The combination of higher quality and faster production has led to an increase in business for the company. After finishing a large, two-and-a-half year contract for one gun manufacturer, Shuster has now programmed the CNC machine for a new product, a replacement stock for the Belgian FN-FAL rifle. Designed in the 1950s, this rifle has been out of production for years. But surplus versions are being imported, and new ones are being manufactured in the US from old military specifications. Ironwood Designs is now offering replacement parts for this rifle to manufacturers, who will resell them as accessories, as well as to smaller gunsmiths who build FN-FALs for customers, and to individual owners of the rifle who wish to retrofit it with a nicer wooden stock.
In addition to this new product, for which Shuster anticipates a big demand, he plans to use the Techno CNC machine to take on projects he has long wanted to do but couldn't in the past because of time or accuracy limitations. For example, he plans to offer replacement stocks, for common guns such as hunting rifles, that are far more easier to install than those that are currently available. Most replacement stocks come semi-finished. The sides are carved but they have not been sanded so tool marks are visible. The gun owner has to fit the rifle to the stock, a process than can take hours of filing.
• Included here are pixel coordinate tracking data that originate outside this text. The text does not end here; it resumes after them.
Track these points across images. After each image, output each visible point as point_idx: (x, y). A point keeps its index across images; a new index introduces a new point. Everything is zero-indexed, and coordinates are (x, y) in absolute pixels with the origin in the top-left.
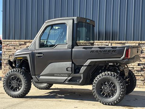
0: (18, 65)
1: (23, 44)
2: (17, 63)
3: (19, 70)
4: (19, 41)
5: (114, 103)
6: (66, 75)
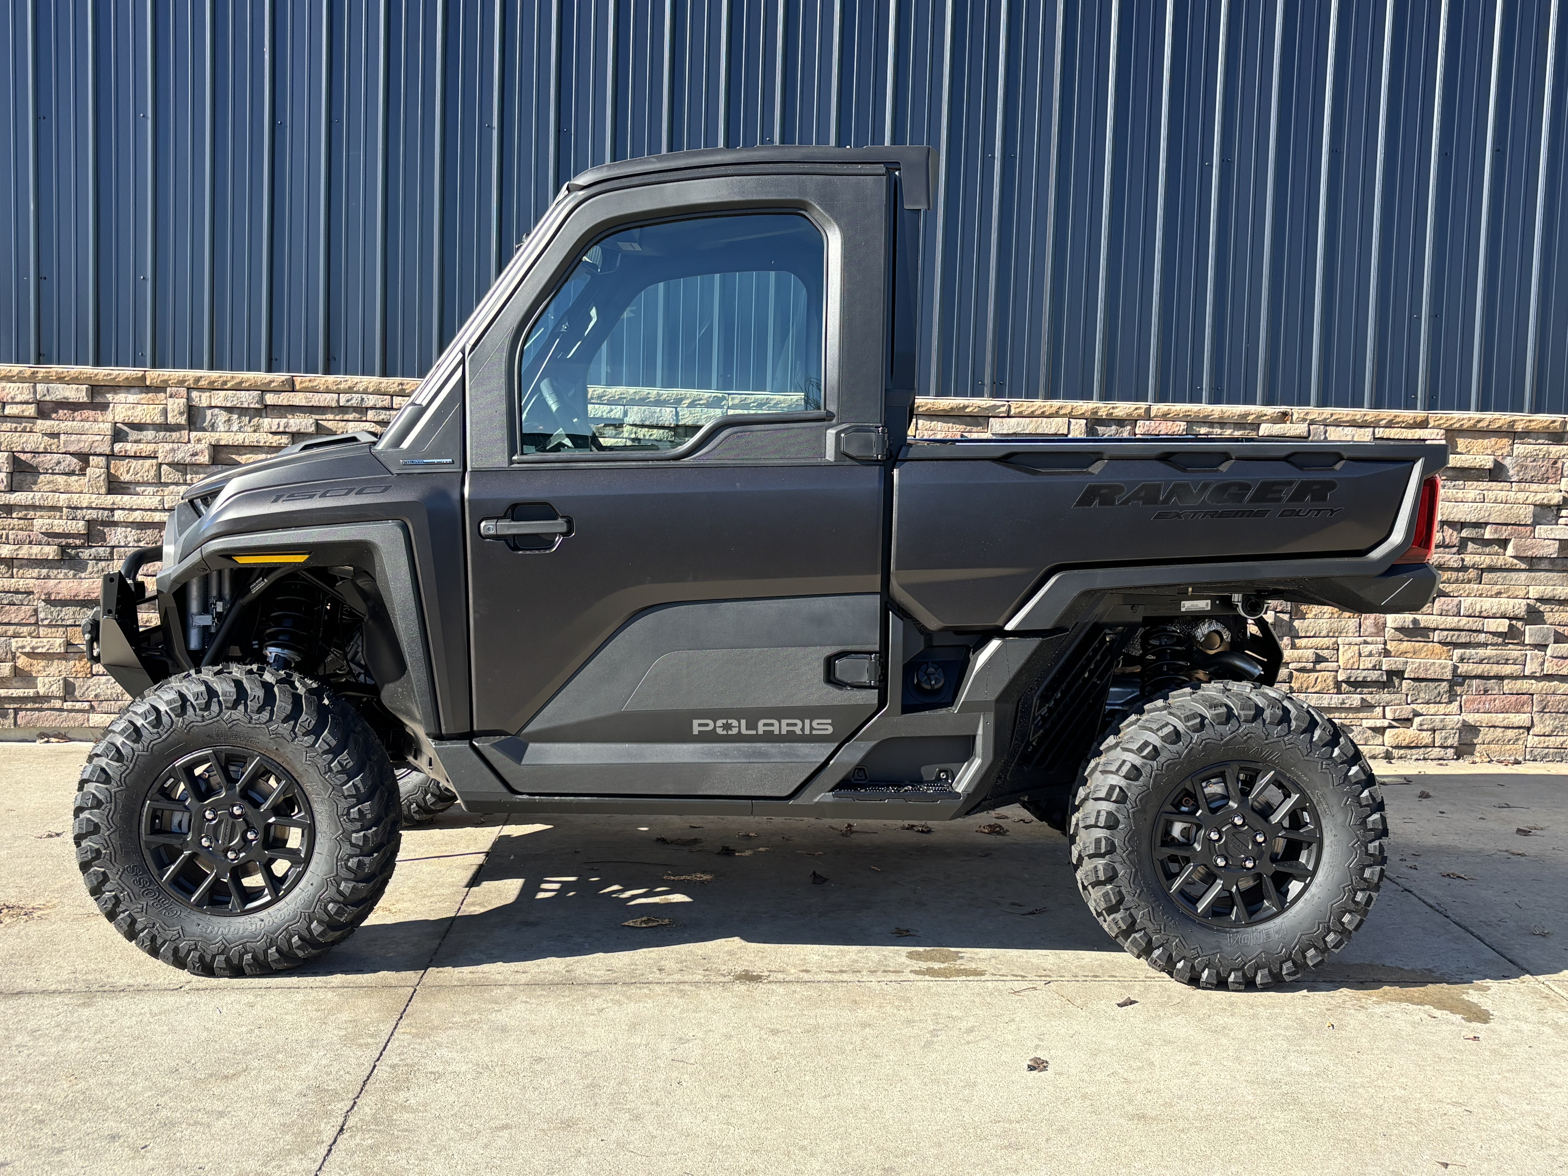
4: (33, 380)
5: (1300, 966)
6: (812, 728)
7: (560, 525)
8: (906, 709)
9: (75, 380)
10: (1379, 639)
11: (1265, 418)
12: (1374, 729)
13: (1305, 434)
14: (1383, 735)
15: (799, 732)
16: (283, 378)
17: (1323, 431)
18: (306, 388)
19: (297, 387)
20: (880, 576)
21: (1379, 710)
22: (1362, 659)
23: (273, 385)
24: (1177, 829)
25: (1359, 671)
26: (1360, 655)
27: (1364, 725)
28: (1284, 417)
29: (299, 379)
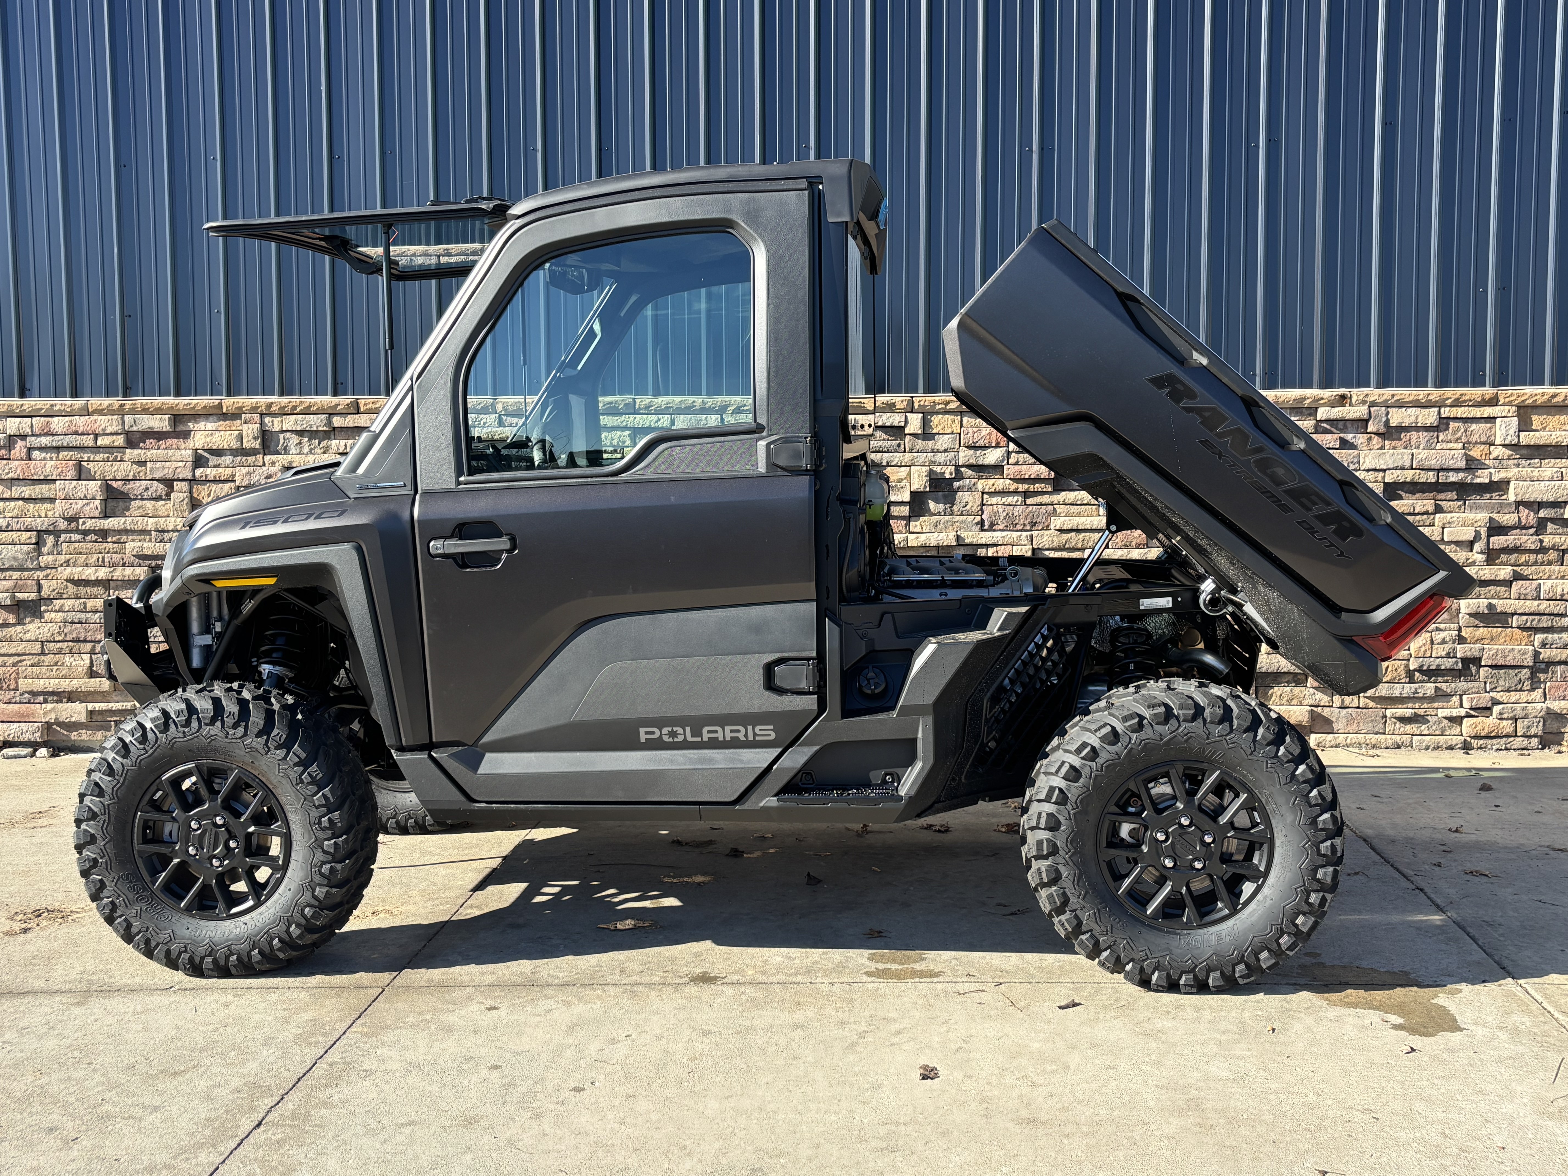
0: (207, 640)
1: (159, 436)
2: (195, 627)
3: (243, 704)
4: (121, 412)
5: (1253, 969)
6: (755, 734)
7: (503, 543)
8: (847, 713)
9: (158, 411)
10: (1452, 626)
11: (1322, 402)
12: (1451, 719)
13: (1366, 417)
14: (1461, 724)
15: (743, 738)
16: (348, 401)
17: (1385, 413)
18: (370, 409)
19: (362, 410)
20: (814, 583)
21: (1456, 699)
22: (1435, 647)
23: (339, 408)
24: (1125, 830)
25: (1432, 659)
26: (1432, 642)
27: (1440, 715)
28: (1342, 400)
29: (363, 401)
For those who aren't experienced woodworkers, there's the danger of damaging the stock. Shuster plans to cut these stocks on the CNC machine for a level of accuracy that has been previously unavailable. "My kits will be innovative because they give you drop-in fit," he says.
The acquisition of a four-axis CNC router improved productivity and accuracy at Ironwood Designs. The result is an increase in business. "We no longer advertise and yet our volume keeps increasing," says Shuster. "With a four-axis Techno CNC machine, we're now able to produce replacement stocks for anyone who wants one."